Sección del documento:
- - - -
2.    La negación de Pedro (18,25-27)

 

Pedro representa al discípulo "que ha oído lo que ha hablado y sabe lo que ha dicho Jesús" (cf. 18,21) y, sin embargo, niega tener algo que ver con el Maestro. Son las posibilidades de rechazo a la Verdad y a la Luz: el mundo obstinado en el pecado y el discípulo que se queda "fuera".


4.
Comparece ante Pilato (18,28-19,16) 

Esta sección está cuidadosamente construida por el evangelista a través de una serie de escenas "dentro" y "fuera" que urden la trama del relato a través de un constante "entrar" y "salir" de Pilato. Jesús siempre aparece "dentro", en un ambiente de diálogo y de serenidad; en las escenas de "fuera", en cambio, están los judíos, predominan el odio, rechazo y confusión. Pilato sale y entra vacilante y cobarde; es él el que verdaderamente está siendo juzgado. Jesús se mantiene soberano y libre, dominando en todo momento la situación. "Mi reino no es de este mundo", 

El poder romano comete un acto inhumano por excelencia y los judíos, al preferir al Cesar (19,15), se cierran a toda esperanza mesiánica. Ambos son juzgados.
- - - -
Registros de datos:
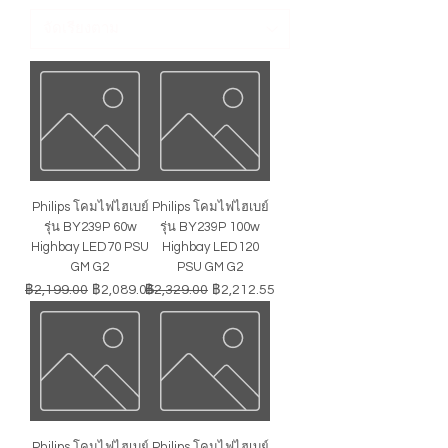
Philips โคมไฟไฮเบย์
Philips โคมไฟไฮเบย์
รุ่น BY239P 60w
รุ่น BY239P 100w
Highbay LED70 PSU
Highbay LED120
GM G2
PSU GM G2
ราคาปกติ
ราคาขายลด
ราคาปกติ
ราคาขายลด
฿2,199.00
฿2,089.05
฿2,329.00
฿2,212.55
Philips โคมไฟไฮเบย์
Philips โคมไฟไฮเบย์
- - - -
Actividad 1:
Enumere todas las referencias a capítulo y versículo que aparecen en la sección del documento, en el orden en que se citan.
Actividad 2:
Reescriba como lista breve el párrafo de la sección del documento que comienza con "Esta sección está cuidadosamente construida" y conserve sus datos principales.

Respuesta 1:
- 18,25-27
- 18,21
- 18,28-19,16
- 19,15

Respuesta 2:
- El evangelista estructura la sección con escenas "dentro" y "fuera", enlazadas por el continuo "entrar" y "salir" de Pilato.
- Escenas "dentro": siempre está Jesús, en un ambiente de diálogo y serenidad.
- Escenas "fuera": están los judíos y predominan el odio, el rechazo y la confusión.
- Pilato entra y sale vacilante y cobarde; es él quien realmente está siendo juzgado.
- Jesús permanece soberano y libre, y domina la situación en todo momento.